Amazon nonetheless continues to trounce its bookselling rivals when it comes to sealing the deal. Part of the reason for that is the deep discounting, of course. Those prices are made possible by the fact that for all intents and purposes, Amazon does not make money. It lost money in 2012 overall and made a virtually meaningless margin, relative to its size, in the most recent quarter. For a business owner, it’s hard to compete with that and still feed your family. Jeff Bezos has managed to convince shareholders to have amazing patience while he pleases customers seemingly without regard for current profit. Matthew Yglesias has cleverly written, “Amazon, as far as I can tell, is a charitable organization being run by elements of the investment community for the benefit of consumers.”
Jeff Bezos quoted those words from Yglesias in a letter to shareholders in April, then countered the notion: Don’t worry, Bezos essentially said, we’re not a charity. So where is Amazon going to get its profit margin down the road? Company representatives often talk about “improving our execution,” but Amazon’s execution is already exceptional. So they will probably have to either buy stuff for less or sell it for more. The New York Times recently reported that Amazon is cutting back discounts on books (though the paper acknowledged that the company denies it and that “the evidence is anecdotal and fragmentary”). The article provoked some outrage at Amazon as it appeared to confirm fears that the company would raise prices once it captured the market for books.
But for the publishing industry, rising prices may be better than the alternative. As industry consultant Peter McCarthy told me, instead of alienating consumers by asking for more money, Amazon, which calls itself “Earth’s most customer-centric company,” could gets its profits by demanding that the publishers give them the goods for less. That could have a crippling effect on the quality of the books in an industry where risks are already high and salaries, advances and profits are low.

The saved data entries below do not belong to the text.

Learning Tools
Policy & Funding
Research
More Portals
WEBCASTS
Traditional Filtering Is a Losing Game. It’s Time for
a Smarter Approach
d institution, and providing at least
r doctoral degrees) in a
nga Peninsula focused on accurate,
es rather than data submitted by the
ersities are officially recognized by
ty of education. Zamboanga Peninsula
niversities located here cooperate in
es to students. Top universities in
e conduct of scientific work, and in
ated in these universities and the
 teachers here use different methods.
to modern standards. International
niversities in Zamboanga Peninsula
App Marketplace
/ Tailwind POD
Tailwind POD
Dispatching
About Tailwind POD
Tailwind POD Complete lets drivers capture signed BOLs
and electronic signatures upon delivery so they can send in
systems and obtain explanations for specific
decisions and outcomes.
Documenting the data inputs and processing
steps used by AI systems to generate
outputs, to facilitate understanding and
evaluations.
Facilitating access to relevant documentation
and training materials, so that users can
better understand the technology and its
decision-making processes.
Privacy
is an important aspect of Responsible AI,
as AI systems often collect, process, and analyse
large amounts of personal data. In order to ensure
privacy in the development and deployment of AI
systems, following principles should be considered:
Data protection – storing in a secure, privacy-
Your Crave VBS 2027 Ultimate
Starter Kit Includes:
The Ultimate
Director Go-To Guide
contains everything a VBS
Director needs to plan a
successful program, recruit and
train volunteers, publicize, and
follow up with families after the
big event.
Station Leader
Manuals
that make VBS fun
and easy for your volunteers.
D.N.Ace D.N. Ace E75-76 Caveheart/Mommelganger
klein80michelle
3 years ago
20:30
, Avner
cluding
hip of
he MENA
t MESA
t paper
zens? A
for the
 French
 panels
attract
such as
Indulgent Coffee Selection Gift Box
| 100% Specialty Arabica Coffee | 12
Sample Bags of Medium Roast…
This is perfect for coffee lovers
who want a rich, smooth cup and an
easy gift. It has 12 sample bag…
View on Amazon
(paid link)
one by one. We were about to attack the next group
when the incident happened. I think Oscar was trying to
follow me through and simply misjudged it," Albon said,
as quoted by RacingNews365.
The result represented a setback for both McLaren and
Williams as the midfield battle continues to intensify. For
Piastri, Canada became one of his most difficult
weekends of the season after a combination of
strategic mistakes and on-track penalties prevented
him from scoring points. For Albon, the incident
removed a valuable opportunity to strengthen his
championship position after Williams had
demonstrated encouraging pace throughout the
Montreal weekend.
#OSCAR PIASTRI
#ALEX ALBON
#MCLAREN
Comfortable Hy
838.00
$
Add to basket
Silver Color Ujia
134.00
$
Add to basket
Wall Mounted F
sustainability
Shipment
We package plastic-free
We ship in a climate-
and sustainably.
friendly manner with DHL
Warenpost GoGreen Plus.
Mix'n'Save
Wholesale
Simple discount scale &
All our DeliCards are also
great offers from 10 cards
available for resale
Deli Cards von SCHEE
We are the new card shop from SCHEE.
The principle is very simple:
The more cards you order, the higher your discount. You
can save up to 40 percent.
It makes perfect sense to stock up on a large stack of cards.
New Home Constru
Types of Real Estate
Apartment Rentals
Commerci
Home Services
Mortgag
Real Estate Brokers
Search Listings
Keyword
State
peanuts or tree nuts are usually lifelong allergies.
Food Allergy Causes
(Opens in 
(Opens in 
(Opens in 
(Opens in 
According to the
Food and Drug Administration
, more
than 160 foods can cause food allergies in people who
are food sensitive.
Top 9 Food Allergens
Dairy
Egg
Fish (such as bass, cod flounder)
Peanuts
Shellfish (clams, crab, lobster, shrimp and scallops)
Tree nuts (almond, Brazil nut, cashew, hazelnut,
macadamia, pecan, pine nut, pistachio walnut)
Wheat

I think Amazon is well aware that there are pitfalls that come with winning too big. Some people in publishing view Amazon as an oafish corporate giant that is indifferent or clueless about the fate of reading. Having done some reporting on the company, I would disagree. These people are no dummies. Perhaps the reduced discounts are a hint that they will begin to ease up a bit on their notoriously merciless methods — “your margin is my opportunity,” Bezos famously says — and allow the rest of the industry to breathe, if only so that they themselves can turn a dime.
Of course consumers want to pay less, but it’s probably healthier for readers in the long run if Amazon stops making prices so low that publishers and bookstores are endangered. In a world where Amazon discounts a popular new book by 10 or 15 percent instead of 35 percent, brick and mortar stores would be able to compete. That would be better for everyone.